● 設問
(A) 本文によると、東アジアにおける最大の緊迫はどこにあるか。
(B) 本文の「だいいち、憲法改正となれば9」から「最大の緊迫は、朝鮮半島と尖閣諸島にある。」までの部分を、一字も変えずに書き写してください。

● 本文
こうした状況を考える限り、自公連立政権が続くのは7月の参院選まで。参院選の結果如何でどうなるかは不明だが、維新との連立が最も考えられる選択肢だ。そうなれば憲法解釈や自衛隊の国防軍化どころか、一気に憲法改正にまで踏み込む可能性もある。米国自身、日本が憲法改正に進むことを容認している。
本紙は大前提として自主憲法制定には賛成の立場をとる。では安倍政権下での国防軍設立、憲法改正に賛成かというと、そうではない。なぜか。それは今日の自衛隊陸海空三軍が米軍直轄下に置かれているからである。このままでは日本の自衛隊は米軍の下請けでしかない。名前を国防軍と変えても実態が変わらなければ意味がない。
だいいち、憲法改正となれば9条だけの問題ではない。天皇の地位、衆参両院の意味といった問題もあれば、日本の定義、国土の定義といった大問題もある。これを矮小化して、勢いだけで片づけるわけにはいかない。国民大衆が議論を重ね、大いなる了解が必要とされる。今年夏以降に起きるであろう憲法改正論議を大いに盛り上げ、国民全体で考える雰囲気作りが重要だ。
■緊張の東亜、半島有事はあるか
中東は今、非常に不安定な状況にある。内戦状態のシリアはいよいよ危機的状況にあり、ロシアのプーチン政権もアサド政府を見限った可能性が高い。シリア政権転覆の先には、イランに対してイスラエルが単独先制攻撃を行う可能性もあり得る状況だ。しかし中東を対岸の火事とばかり眺めてはいられない。東アジアも現在、中東に匹敵するほど緊迫している。最大の緊迫は、朝鮮半島と尖閣諸島にある。

● 抽出情報
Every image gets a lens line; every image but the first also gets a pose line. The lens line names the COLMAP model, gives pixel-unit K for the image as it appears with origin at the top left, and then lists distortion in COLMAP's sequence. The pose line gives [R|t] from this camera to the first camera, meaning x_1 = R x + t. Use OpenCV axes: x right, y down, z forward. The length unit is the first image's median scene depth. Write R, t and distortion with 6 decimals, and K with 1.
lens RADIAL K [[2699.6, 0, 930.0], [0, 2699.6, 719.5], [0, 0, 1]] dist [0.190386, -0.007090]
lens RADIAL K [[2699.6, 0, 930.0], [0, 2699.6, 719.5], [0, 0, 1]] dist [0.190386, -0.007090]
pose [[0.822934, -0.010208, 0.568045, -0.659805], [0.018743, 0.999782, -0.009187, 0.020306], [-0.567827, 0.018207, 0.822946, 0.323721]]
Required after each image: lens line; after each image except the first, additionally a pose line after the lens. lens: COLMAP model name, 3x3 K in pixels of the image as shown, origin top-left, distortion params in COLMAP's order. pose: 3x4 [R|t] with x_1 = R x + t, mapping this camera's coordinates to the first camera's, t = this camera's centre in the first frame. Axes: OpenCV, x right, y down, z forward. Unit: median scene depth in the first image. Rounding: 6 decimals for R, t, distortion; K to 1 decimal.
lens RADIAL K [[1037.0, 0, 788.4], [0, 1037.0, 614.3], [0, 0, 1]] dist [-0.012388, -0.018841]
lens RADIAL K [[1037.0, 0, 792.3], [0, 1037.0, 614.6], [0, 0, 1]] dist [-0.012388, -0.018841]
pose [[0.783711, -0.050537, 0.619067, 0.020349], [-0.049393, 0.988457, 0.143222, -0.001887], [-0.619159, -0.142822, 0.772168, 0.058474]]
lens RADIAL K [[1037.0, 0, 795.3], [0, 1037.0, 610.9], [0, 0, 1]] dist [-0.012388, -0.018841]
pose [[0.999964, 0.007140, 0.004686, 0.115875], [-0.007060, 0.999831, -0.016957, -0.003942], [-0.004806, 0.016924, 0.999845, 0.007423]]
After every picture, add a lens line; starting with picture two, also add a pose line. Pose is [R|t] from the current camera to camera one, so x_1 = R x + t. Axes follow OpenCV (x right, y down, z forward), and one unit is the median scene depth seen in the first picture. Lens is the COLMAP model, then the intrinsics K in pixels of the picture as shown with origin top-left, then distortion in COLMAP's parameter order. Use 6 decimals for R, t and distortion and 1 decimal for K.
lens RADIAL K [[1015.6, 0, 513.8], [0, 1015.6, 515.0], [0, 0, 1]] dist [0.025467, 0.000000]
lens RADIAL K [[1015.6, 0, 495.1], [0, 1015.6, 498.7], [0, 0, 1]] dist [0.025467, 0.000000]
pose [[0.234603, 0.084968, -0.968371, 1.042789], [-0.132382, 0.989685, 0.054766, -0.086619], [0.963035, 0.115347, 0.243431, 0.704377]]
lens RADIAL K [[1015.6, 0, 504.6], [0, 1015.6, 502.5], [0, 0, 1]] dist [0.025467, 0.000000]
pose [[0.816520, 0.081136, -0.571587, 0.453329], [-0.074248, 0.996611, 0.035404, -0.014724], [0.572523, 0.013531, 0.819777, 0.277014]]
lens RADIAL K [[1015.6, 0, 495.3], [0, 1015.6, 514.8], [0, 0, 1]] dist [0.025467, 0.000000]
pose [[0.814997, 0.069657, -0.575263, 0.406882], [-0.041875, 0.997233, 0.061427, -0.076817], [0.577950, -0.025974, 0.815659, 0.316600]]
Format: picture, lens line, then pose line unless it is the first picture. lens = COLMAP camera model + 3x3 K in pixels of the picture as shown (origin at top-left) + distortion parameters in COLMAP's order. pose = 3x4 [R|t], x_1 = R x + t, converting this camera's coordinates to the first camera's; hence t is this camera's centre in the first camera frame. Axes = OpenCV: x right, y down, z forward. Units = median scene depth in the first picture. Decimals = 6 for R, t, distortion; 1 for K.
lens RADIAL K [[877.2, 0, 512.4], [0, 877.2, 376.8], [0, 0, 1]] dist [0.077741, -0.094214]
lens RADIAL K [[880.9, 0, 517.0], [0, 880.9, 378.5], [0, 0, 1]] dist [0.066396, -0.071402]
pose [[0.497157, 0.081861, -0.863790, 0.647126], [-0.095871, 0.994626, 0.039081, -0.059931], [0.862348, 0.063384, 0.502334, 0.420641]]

● 解答
(A) 朝鮮半島と尖閣諸島にある。

(B)
だいいち、憲法改正となれば9条だけの問題ではない。天皇の地位、衆参両院の意味といった問題もあれば、日本の定義、国土の定義といった大問題もある。これを矮小化して、勢いだけで片づけるわけにはいかない。国民大衆が議論を重ね、大いなる了解が必要とされる。今年夏以降に起きるであろう憲法改正論議を大いに盛り上げ、国民全体で考える雰囲気作りが重要だ。
■緊張の東亜、半島有事はあるか
中東は今、非常に不安定な状況にある。内戦状態のシリアはいよいよ危機的状況にあり、ロシアのプーチン政権もアサド政府を見限った可能性が高い。シリア政権転覆の先には、イランに対してイスラエルが単独先制攻撃を行う可能性もあり得る状況だ。しかし中東を対岸の火事とばかり眺めてはいられない。東アジアも現在、中東に匹敵するほど緊迫している。最大の緊迫は、朝鮮半島と尖閣諸島にある。